* _TASK DESCRIPTION_: Rewrite the listing between the lines holding "Suppose only the" and "Answer: approximately 45°", inclusive, replacing "man wearing flat cap" with "man with the flat cap" and leaving everything else unchanged.

* _EXTRACTED RECORDS_:
======
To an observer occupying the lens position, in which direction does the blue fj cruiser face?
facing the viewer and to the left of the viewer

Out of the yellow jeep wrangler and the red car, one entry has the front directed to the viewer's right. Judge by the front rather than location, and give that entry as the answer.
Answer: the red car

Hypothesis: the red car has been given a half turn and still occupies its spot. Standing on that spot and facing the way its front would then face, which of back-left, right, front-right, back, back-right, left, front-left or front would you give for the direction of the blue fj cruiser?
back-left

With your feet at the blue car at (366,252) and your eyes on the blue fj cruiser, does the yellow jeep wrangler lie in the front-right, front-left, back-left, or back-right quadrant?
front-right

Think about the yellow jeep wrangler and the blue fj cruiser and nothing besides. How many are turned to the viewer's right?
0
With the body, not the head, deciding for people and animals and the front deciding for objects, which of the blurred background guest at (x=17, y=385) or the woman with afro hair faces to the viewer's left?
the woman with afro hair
======
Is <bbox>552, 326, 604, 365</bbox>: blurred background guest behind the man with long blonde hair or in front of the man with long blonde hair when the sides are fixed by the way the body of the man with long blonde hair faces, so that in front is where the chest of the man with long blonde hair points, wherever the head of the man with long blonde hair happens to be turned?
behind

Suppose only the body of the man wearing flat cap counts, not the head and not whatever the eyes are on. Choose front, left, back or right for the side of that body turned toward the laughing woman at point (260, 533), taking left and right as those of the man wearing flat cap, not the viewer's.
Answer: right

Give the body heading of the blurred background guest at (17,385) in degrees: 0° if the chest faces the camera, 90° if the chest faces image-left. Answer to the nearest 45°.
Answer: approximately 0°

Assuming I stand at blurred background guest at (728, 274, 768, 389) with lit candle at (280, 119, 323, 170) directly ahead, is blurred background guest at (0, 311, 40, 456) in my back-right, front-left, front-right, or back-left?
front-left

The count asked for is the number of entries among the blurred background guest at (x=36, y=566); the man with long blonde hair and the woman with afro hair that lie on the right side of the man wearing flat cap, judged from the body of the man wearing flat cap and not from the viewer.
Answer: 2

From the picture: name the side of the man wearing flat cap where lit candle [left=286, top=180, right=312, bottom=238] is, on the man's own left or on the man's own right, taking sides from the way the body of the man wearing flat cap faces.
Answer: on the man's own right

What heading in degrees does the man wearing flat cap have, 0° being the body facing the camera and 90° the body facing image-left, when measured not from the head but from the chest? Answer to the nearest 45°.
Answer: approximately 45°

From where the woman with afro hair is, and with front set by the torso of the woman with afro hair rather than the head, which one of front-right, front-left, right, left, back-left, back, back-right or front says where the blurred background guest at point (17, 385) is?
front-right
======
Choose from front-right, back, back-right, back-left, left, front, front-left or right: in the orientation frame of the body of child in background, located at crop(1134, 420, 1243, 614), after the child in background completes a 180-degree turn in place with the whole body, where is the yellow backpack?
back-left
======
* _SOLUTION TO THE PROBLEM_:
Suppose only the body of the man with the flat cap counts, not the head and not whatever the eyes are on. Choose front, left, back or right for the side of that body turned toward the laughing woman at point (260, 533), taking left and right as those of the man with the flat cap, not the viewer's.
Answer: right

Give the body heading of the blurred background guest at (17,385) in degrees: 0° if the chest faces the camera, 90° if the chest faces image-left. Answer to the nearest 45°.
Answer: approximately 0°

Assuming I stand at blurred background guest at (728, 274, 768, 389) with lit candle at (280, 119, 323, 170) directly ahead, is blurred background guest at (0, 311, 40, 456) in my back-right, front-left, front-right, or back-left?
front-left

The count asked for is the number of entries among the blurred background guest at (x=36, y=566); the man with long blonde hair and the woman with afro hair that lie on the right side of the man with the flat cap, judged from the body of the man with the flat cap and not from the viewer.
Answer: 2

From the picture: name the side of the man with the flat cap where lit candle [left=286, top=180, right=312, bottom=238] is, on the man's own left or on the man's own right, taking sides from the way the body of the man with the flat cap faces.
Answer: on the man's own right

What heading in degrees does the man with the flat cap have, 0° being the body facing the camera and 90° the body facing image-left, when measured not from the head but from the chest? Answer to the nearest 45°.
Answer: approximately 45°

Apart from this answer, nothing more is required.